## [TASK REQUIREMENTS]
(1) Decide whether each statement below agrees with the passage on the letter to Cardinal Zen. Answer yes or no for (a), (b) and (c), and quote the deciding words from the passage. (a) The letter was sent on February 25, 2018. (b) The Plinio Corrêa de Oliveira Institute is based in Portugal. (c) The bishops and priests of the underground Church submit to the Patriotic Church.
(2) Write a continuation of the passage on the letter to Cardinal Zen, starting after its last sentence.

## [PASSAGE PROVIDED]

************

On February 25, 2018, the Brazilian-based Plinio Corrêa de Oliveira Institute sent a letter to Joseph Cardinal Zen Ze-kiun in support of the heroic persecuted Catholics of the underground Church in China.
The text of the letter can be found below. Those who wish to add their name to this letter of support may do so at this link.
His Eminence Joseph Cardinal Zen Ze-kiun
The Plinio Corrêa de Oliveira Institute, a civic association that continues the work of the distinguished professor whose name it bears, and its co-signing autonomous sister organizations around the world work to defend the perennial values of Christian civilization. Their directors, members, and supporters are Roman Catholics who fight the onslaught of communism and socialism.
The fundamentally anticommunist position that results from the Catholic convictions of our organizations has been reinvigorated by the heroic resistance of the “underground Church” faithful to Rome. Its bishops, priests and millions of Catholics refuse to submit to the so-called Patriotic Church, schismatic in relation to Rome, and entirely submissive to the central power of Beijing.

************

## [INFORMATION SUPPLIED]
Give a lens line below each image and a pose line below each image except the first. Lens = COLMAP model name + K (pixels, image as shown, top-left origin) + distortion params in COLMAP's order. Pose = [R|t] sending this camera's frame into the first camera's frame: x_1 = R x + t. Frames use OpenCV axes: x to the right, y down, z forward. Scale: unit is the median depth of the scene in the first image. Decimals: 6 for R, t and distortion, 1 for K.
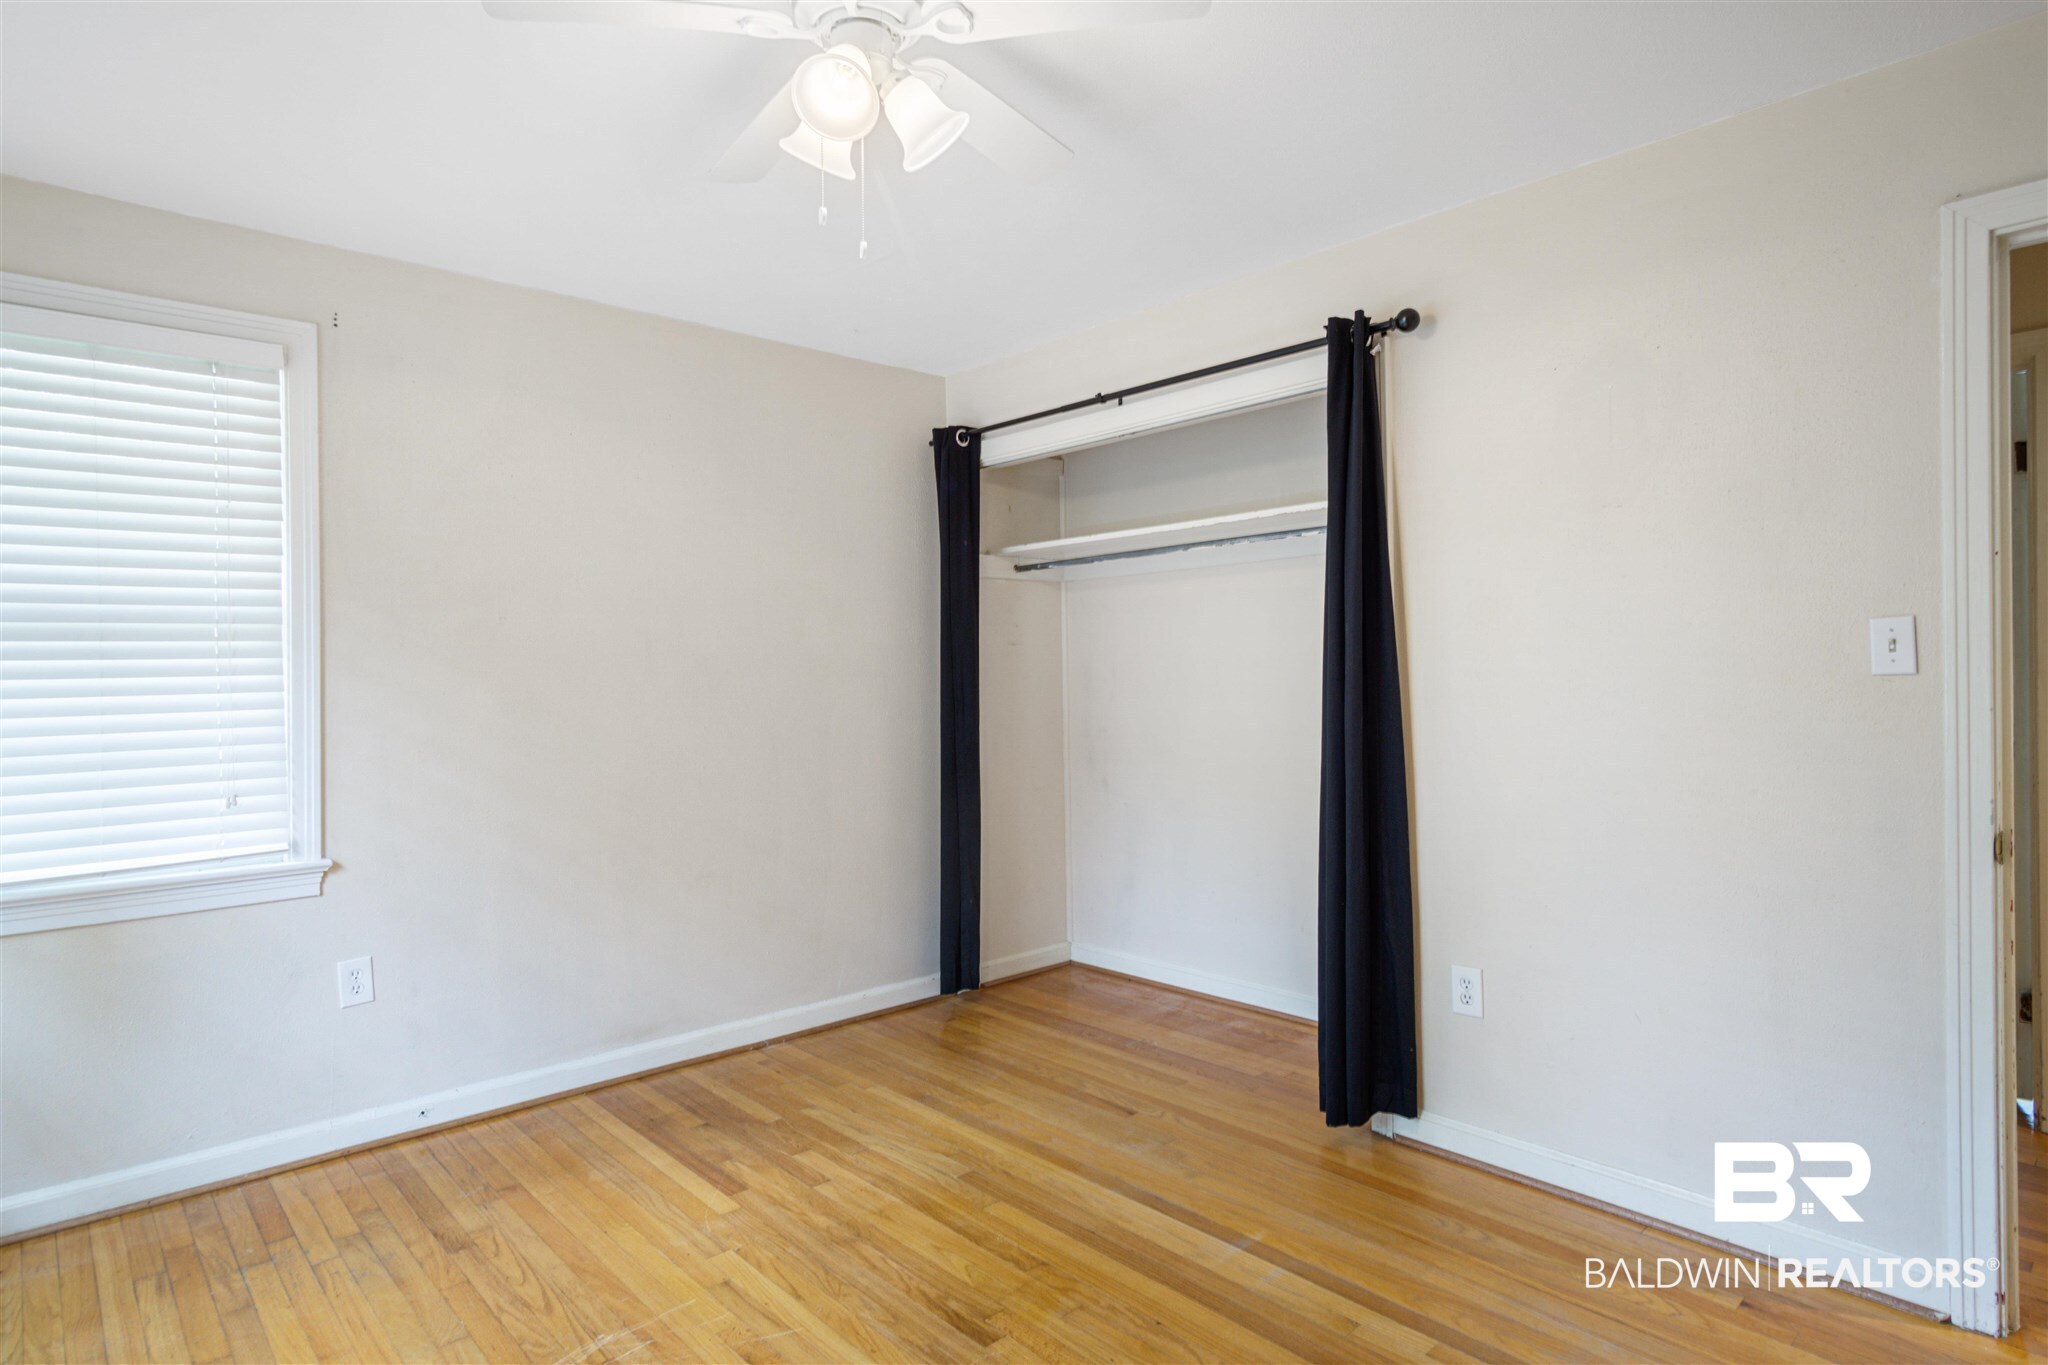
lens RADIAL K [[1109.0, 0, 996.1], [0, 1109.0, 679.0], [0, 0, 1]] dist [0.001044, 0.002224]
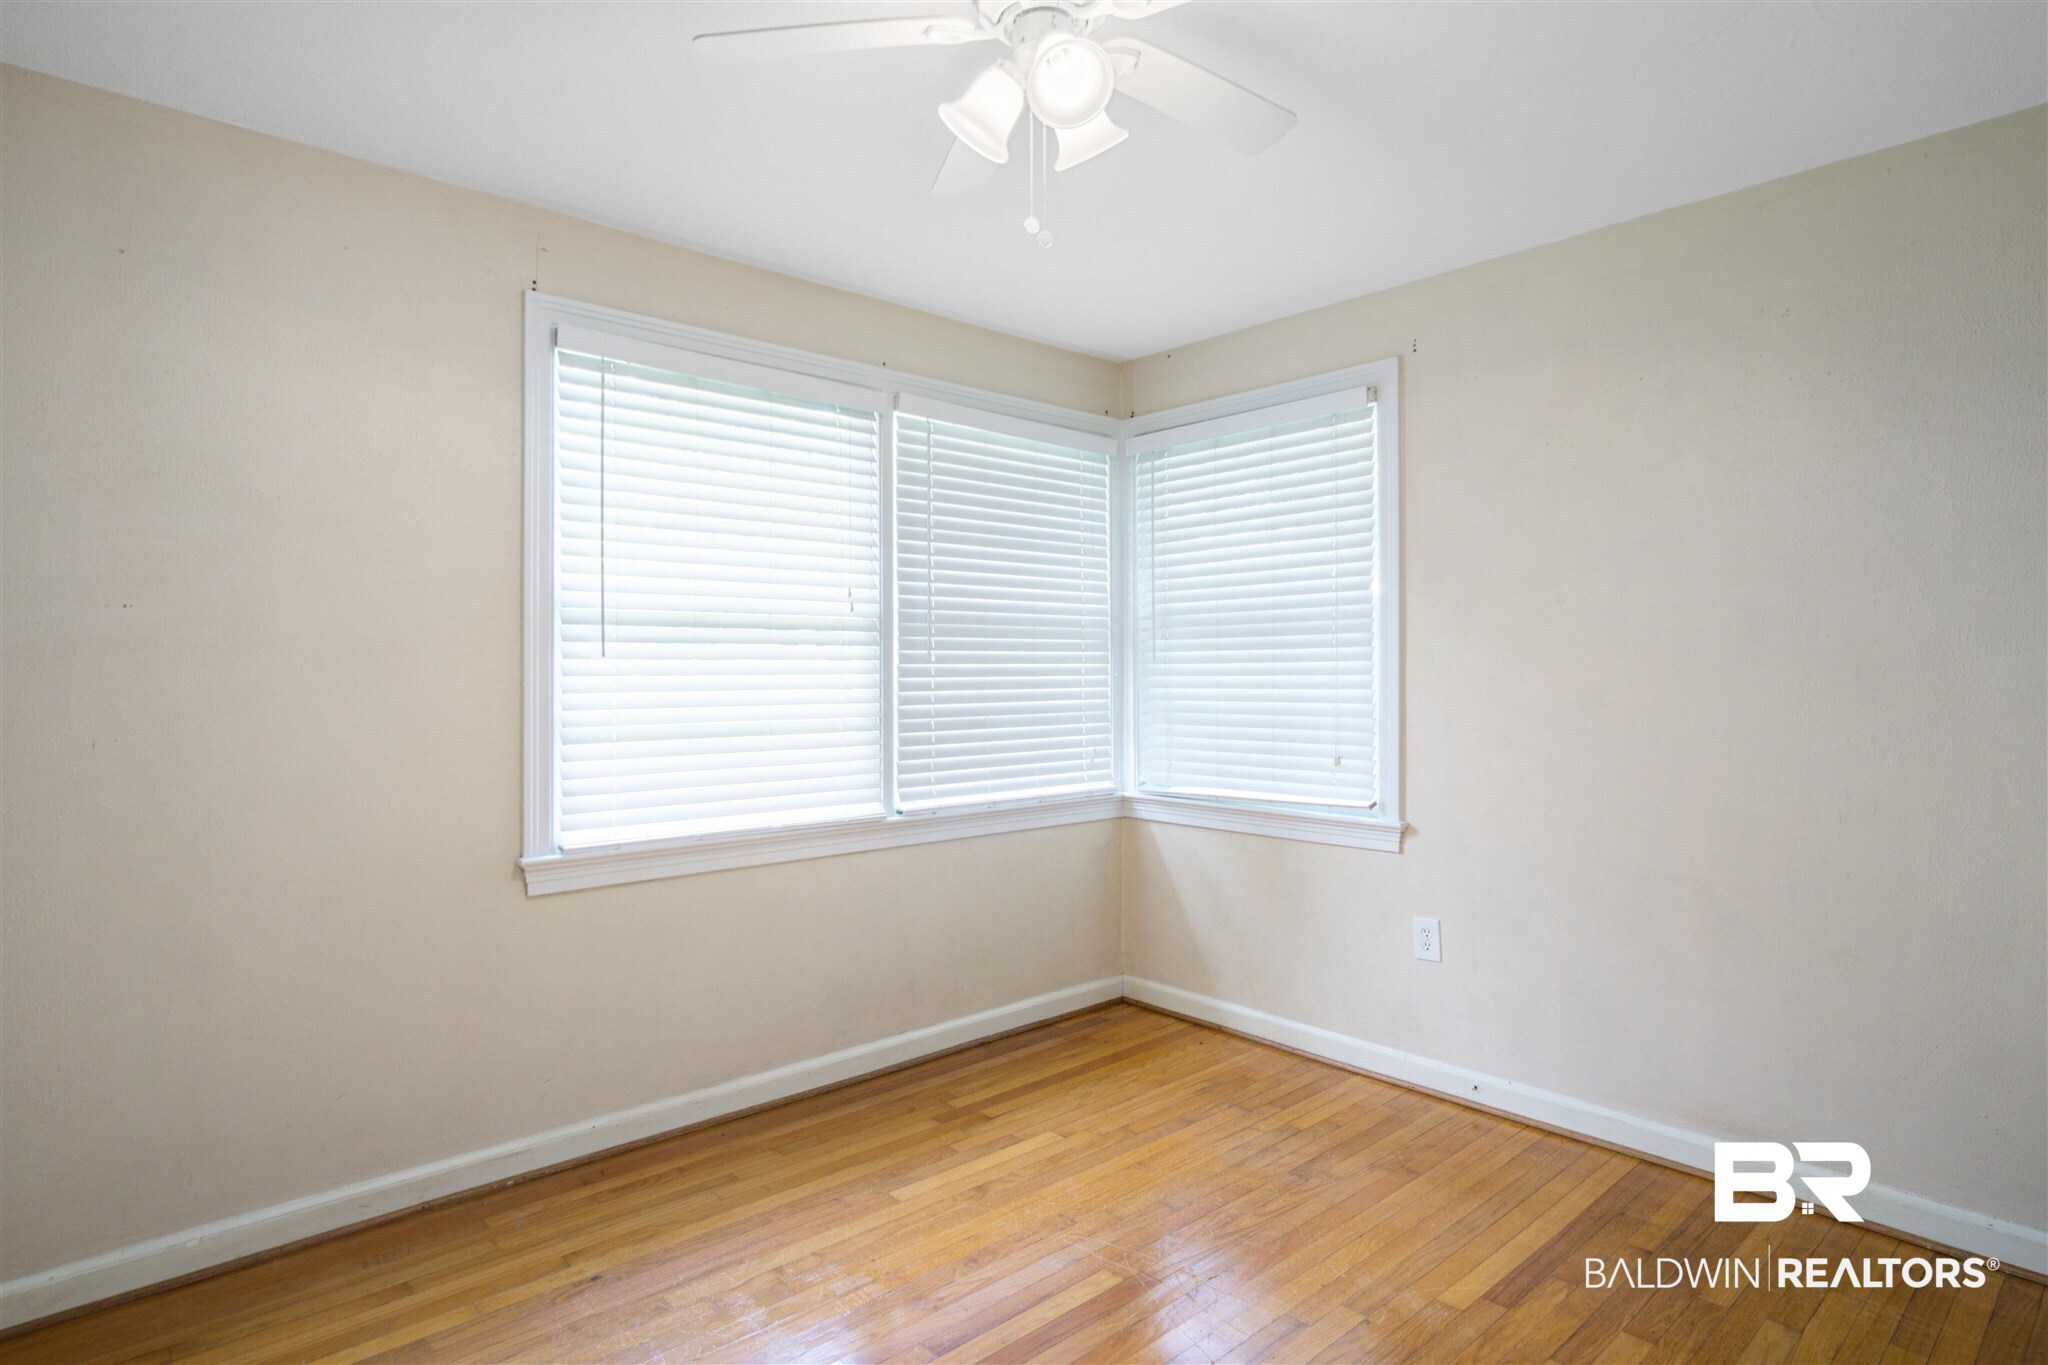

************

## [EXPECTED RESULTS]
(1)
(a) Yes: "On February 25, 2018, the Brazilian-based Plinio Corrêa de Oliveira Institute sent a letter to Joseph Cardinal Zen Ze-kiun"
(b) No: "the Brazilian-based Plinio Corrêa de Oliveira Institute"
(c) No: "Its bishops, priests and millions of Catholics refuse to submit to the so-called Patriotic Church"

(2)
“Blessed are they that suffer persecution for justice’ sake: for theirs is the kingdom of heaven” (Mt. 5:10); “If the world hate you, know ye, that it hath hated me before you. If you had been of the world, the world would love its own: but because you are not of the world, but I have chosen you out of the world, therefore the world hateth you” (Jn. 15:18-19).
Quoting these divine words of Our Lord Jesus Christ, we express our admiration for the sole Catholic Church in China, today under the Communist boot, of which Your Eminence is a distinguished member and spokesman. We see these persecuted Catholics as brothers in the Faith to whom is addressed the 1974 Resistance Declaration authored by the eminent Brazilian Catholic leader Plinio Corrêa de Oliveira (1908-1995), founder of the Brazilian Society for the Defense of Tradition, Family and Property and inspirer of autonomous TFPs and sister organizations throughout the world. That document is titled “The Vatican Policy of Détente with Communist Governments – Should the TFPs Stand Down? Or Should They Resist?” (see attached).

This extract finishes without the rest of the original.